Вот. Я произнесла это вслух.
Мой отец взял пульт и выключил телевизор. Воцарилась тишина, а он повернулся, изучая выражение моего лица.
– И тебе нравится?
Я кивнула.
Он колебался, решаясь.
– А где можно купить такую игру?
Мы купили «Крутые клюшки» в «Бест бай» этим же вечером, и я поняла, что в нашем доме по-прежнему что-то не так. После несчастного случая мои обычно очень экономные родители принялись швыряться деньгами, как будто это были фантики от конфет. Они сделали ремонт и купили мне все, что могло хоть как-то отвлечь меня от моего состояния. А теперь, несмотря на то что Рождество уже осталось позади, отец достал кредитку и расплатился за игровую консоль.
Тренер Каллахан быстро стал фанатом «Крутых клюшек». А когда мой брат Дэмиен приехал домой на долгие новогодние каникулы, он тоже втянулся в игру. И все-таки я могла легко обыграть их обоих. В конце концов, я училась у мастера…
Проклятье. Я снова думала о Хартли. Это нужно было прекратить.
Я проснулся в канун Нового года голышом, лежа в чем-то, похожем на облако. На самом деле, это была кровать в большой гостевой спальне восточного крыла особняка Стейши. Я лежал один, потому что, когда бы я ни оставался в Гринвиче, меня всегда укладывали в отдельной комнате. Родители Стейши не были идиотами – они прекрасно знали, что мы занимаемся сексом, но предпочитали делать вид, будто это не так.
Я не принимал это на свой счет. Если им хотелось притворяться, что их малышка никогда не заходила в джакузи их личной ванной, а потом не отплясывала для меня стриптиз, это было их правом. Хорошо, что эти счастливцы ушли на званый ужин прошлым вечером.
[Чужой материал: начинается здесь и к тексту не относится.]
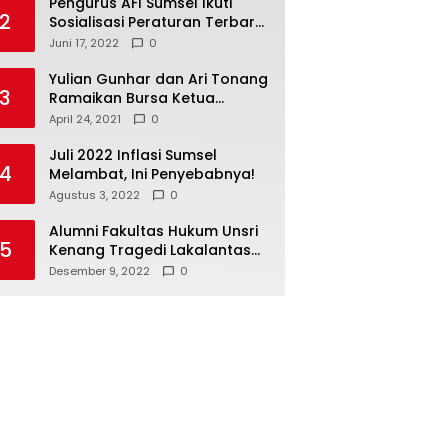
Pengurus AFI Sumsel Ikuti
2
Sosialisasi Peraturan Terbaru
Federasi Floorball
Juni 17, 2022
0
Internasional
Yulian Gunhar dan Ari Tonang
3
Ramaikan Bursa Ketua
Percasi Sumsel
April 24, 2021
0
Juli 2022 Inflasi Sumsel
4
Melambat, Ini Penyebabnya!
Agustus 3, 2022
0
Alumni Fakultas Hukum Unsri
5
Kenang Tragedi Lakalantas
28 Tahun Silam
Desember 9, 2022
0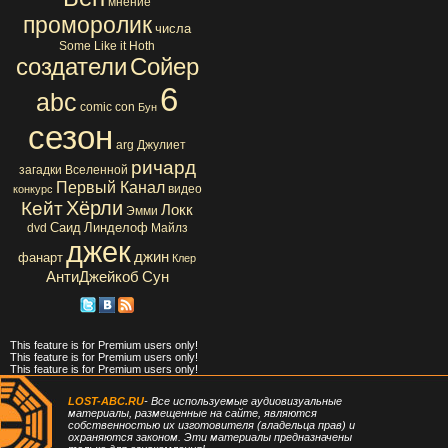
мнение
проморолик
числа
Some Like it Hoth
создатели
Сойер
6
abc
comic con
Бун
сезон
arg
Джулиет
ричард
загадки Вселенной
Первый Канал
видео
конкурс
Хёрли
Кейт
Локк
Эмми
Саид
Линделоф
dvd
Майлз
джек
джин
фанарт
Клер
АнтиДжейкоб
Сун
This feature is for Premium users only!
This feature is for Premium users only!
This feature is for Premium users only!
LOST-ABC.RU
- Все используемые аудиовизуальные
материалы, размещенные на сайте, являются
собственностью их изготовителя (владельца прав) и
охраняются законом. Эти материалы предназначены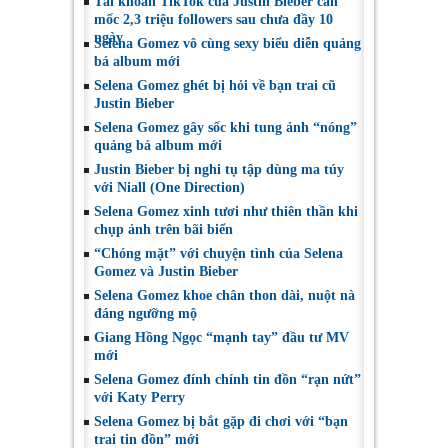
Tài khoản TikTok của Justin Bieber cán
mốc 2,3 triệu followers sau chưa đầy 10
ngày
Selena Gomez vô cùng sexy biểu diễn quảng
bá album mới
Selena Gomez ghét bị hỏi về bạn trai cũ
Justin Bieber
Selena Gomez gây sốc khi tung ảnh “nóng”
quảng bá album mới
Justin Bieber bị nghi tụ tập dùng ma túy
với Niall (One Direction)
Selena Gomez xinh tươi như thiên thần khi
chụp ảnh trên bãi biển
“Chóng mặt” với chuyện tình của Selena
Gomez và Justin Bieber
Selena Gomez khoe chân thon dài, nuột nà
đáng ngưỡng mộ
Giang Hồng Ngọc “mạnh tay” đầu tư MV
mới
Selena Gomez đính chính tin đồn “rạn nứt”
với Katy Perry
Selena Gomez bị bắt gặp đi chơi với “bạn
trai tin đồn” mới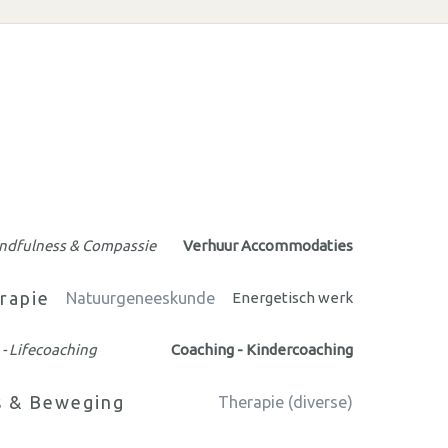
ndfulness & Compassie
Verhuur Accommodaties
rapie
Natuurgeneeskunde
Energetisch werk
- Lifecoaching
Coaching - Kindercoaching
s & Beweging
Therapie (diverse)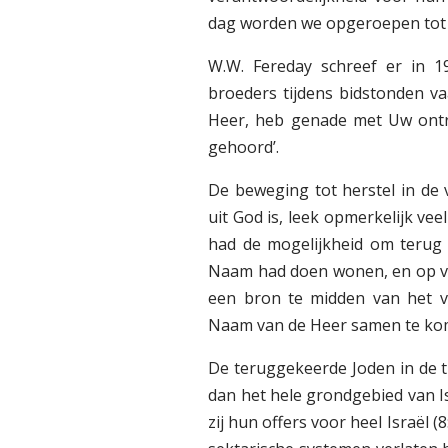
dag worden we opgeroepen tot g
W.W. Fereday schreef er in 1
broeders tijdens bidstonden v
Heer, heb genade met Uw ontro
gehoord’.
De beweging tot herstel in de
uit God is, leek opmerkelijk vee
had de mogelijkheid om terug 
Naam had doen wonen, en op ve
een bron te midden van het ve
Naam van de Heer samen te ko
De teruggekeerde Joden in de 
dan het hele grondgebied van Isr
zij hun offers voor heel Israël 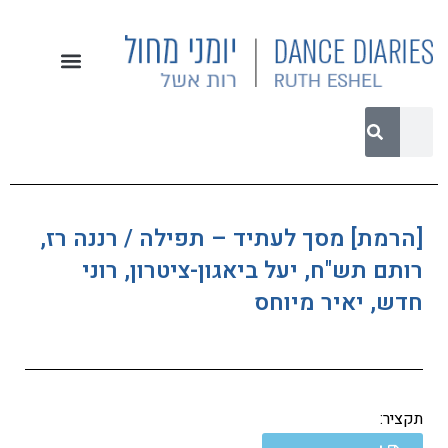
[הרמת] מסך לעתיד – תפילה / רננה רז,
רותם תש"ח, יעל ביאגון-ציטרון, רוני
חדש, יאיר מיוחס
תקציר: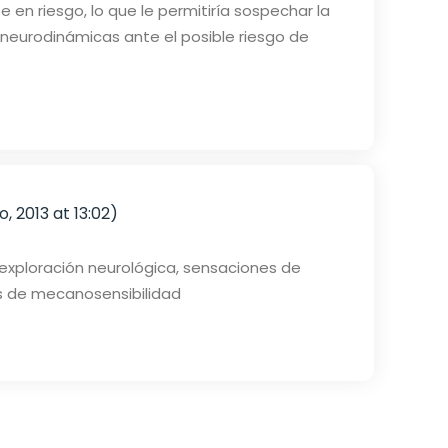
 en riesgo, lo que le permitiría sospechar la
 neurodinámicas ante el posible riesgo de
, 2013 at 13:02)
exploración neurológica, sensaciones de
sts de mecanosensibilidad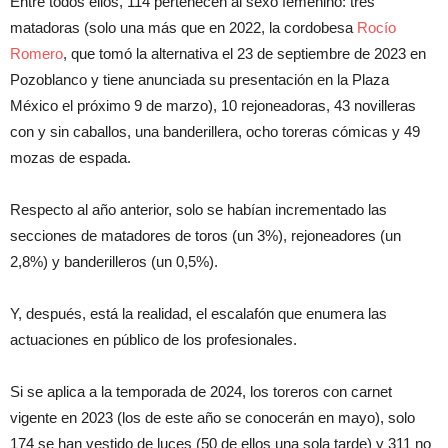
Entre todos ellos, 114 pertenecen al sexo femenino: tres
matadoras (solo una más que en 2022, la cordobesa
Rocío
Romero
, que tomó la alternativa el 23 de septiembre de 2023 en
Pozoblanco y tiene anunciada su presentación en la Plaza
México el próximo 9 de marzo), 10 rejoneadoras, 43 novilleras
con y sin caballos, una banderillera, ocho toreras cómicas y 49
mozas de espada.
Respecto al año anterior, solo se habían incrementado las
secciones de matadores de toros (un 3%), rejoneadores (un
2,8%) y banderilleros (un 0,5%).
Y, después, está la realidad, el escalafón que enumera las
actuaciones en público de los profesionales.
Si se aplica a la temporada de 2024, los toreros con carnet
vigente en 2023 (los de este año se conocerán en mayo), solo
174 se han vestido de luces (50 de ellos una sola tarde) y 311 no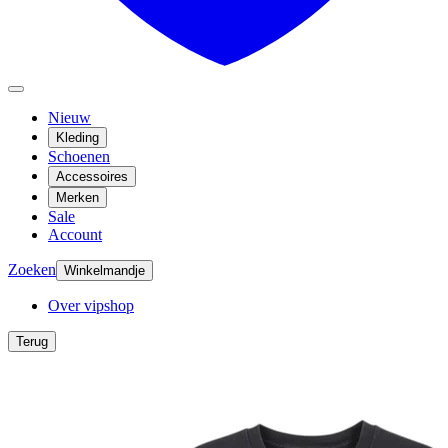
Nieuw
Kleding
Schoenen
Accessoires
Merken
Sale
Account
Zoeken
Winkelmandje
Over vipshop
Terug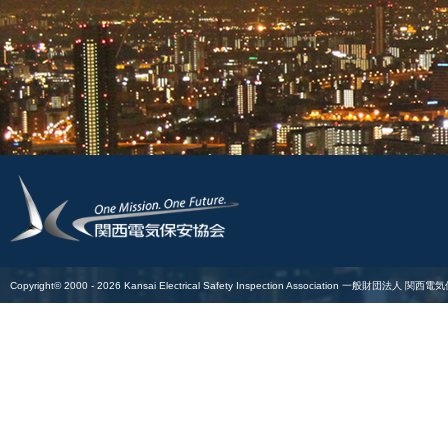
Copyright© 2000 -
2026
Kansai Electrical Safety Inspection Association
一般財団法人 関西電気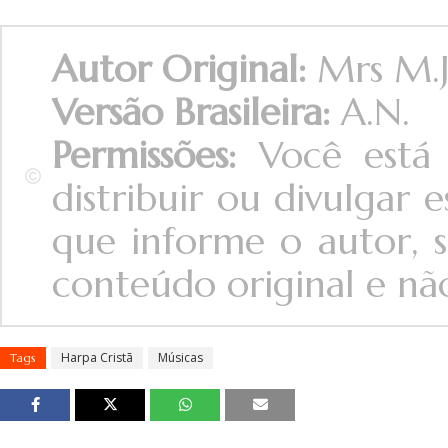
Autor Original:
Mrs M.J
Versão Brasileira:
A.N.
Permissões:
Você está 
distribuir ou divulgar
que informe o autor, s
conteúdo original e não 
Harpa Cristã
Músicas
Tags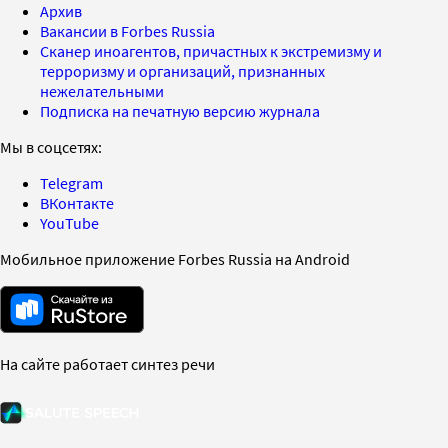
Архив
Вакансии в Forbes Russia
Сканер иноагентов, причастных к экстремизму и
терроризму и организаций, признанных
нежелательными
Подписка на печатную версию журнала
Мы в соцсетях:
Telegram
ВКонтакте
YouTube
Мобильное приложение Forbes Russia на Android
На сайте работает синтез речи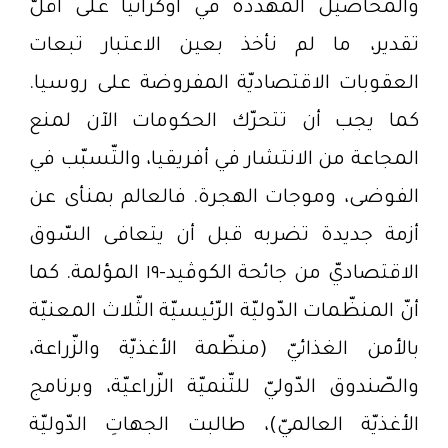
والمحاصيل المهدّدة في أوكرانيا على أقلّ
تقدير، ما لم نأخذ بعين الاعتبار تبعات
العقوبات الاقتصاديّة المفروضة على روسيا.
كما يجب أن تتحرّك الحكومات الآن لمنع
المجاعة من الانتشار في أفريقيا، والتّسبّب في
الفوضى، وموجات الهجرة. فالعالم بمنأى عن
أزمة جديدة تضربه قبل أن يتعافى السّوق
الاقتصاديّ من جائحة الكوڤيد-١٩ المؤلمة. كما
أنّ المنظّمات الدّوليّة الرّئيسيّة الثّلاث المعنيّة
بالأمن الغذائيّ (منظّمة الأغذيّة والزّراعة،
والصّندوق الدّوليّ للتّنميّة الزّراعيّة، وبرنامج
الأغذيّة العالميّ)، طالبت الجهاتِ الدّوليّة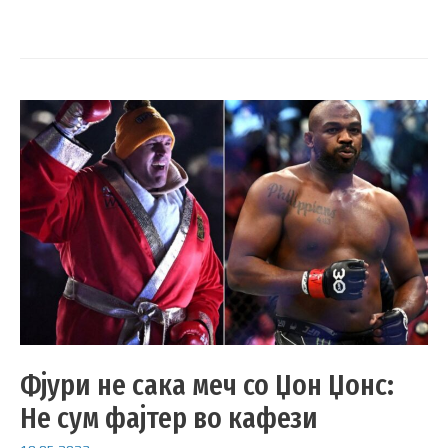
Фјури не сака меч со Џон Џонс:
Не сум фајтер во кафези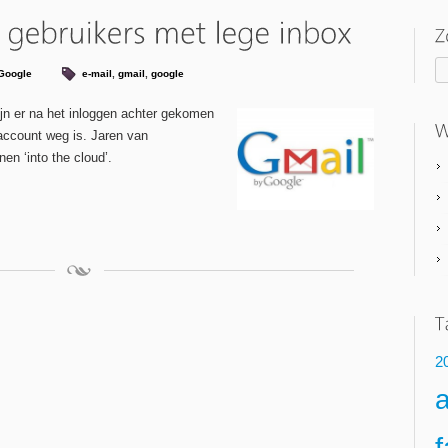
Google
e-mail
,
gmail
,
google
jn er na het inloggen achter gekomen
account weg is. Jaren van
en ‘into the cloud’.
2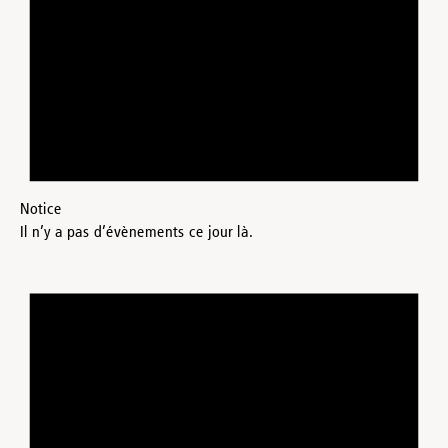
Notice
Il n’y a pas d’évènements ce jour là.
Простыни в гостевой спальне были сделаны из какого-то нелепого мягкого хлопка. Я слышал однажды, как Стейша и ее мать трепались о толщине нитей, и я, как двадцатиоднолетний обладатель члена, естественно, не обратил внимания на их разговор. Однако, когда бы я ни спал chez Bacon[11], я вынужден был признать – их одержимость европейским постельным бельем имеет свои преимущества.
С тех пор как мой гипс наконец-то сняли (это случилось на следующий день после Рождества), я впервые проснулся по-настоящему голым. Мой утренний стояк терся о простыни, а мои ноги путались в них.
Блаженство.
Мысли непринужденно текли в моей голове. Теперь я почти поправился. Да, нога все еще ныла к концу дня, и я по-прежнему не мог двигаться в полную силу. Но все равно это был прогресс. Я только что получил письмо из Харкнесс-колледжа с уведомлением о том, что они не побеспокоят меня, требуя переселиться в Бомонт, до следующего года. То есть я сохраню свой огромный «люкс» с собственной ванной и двуспальной кроватью.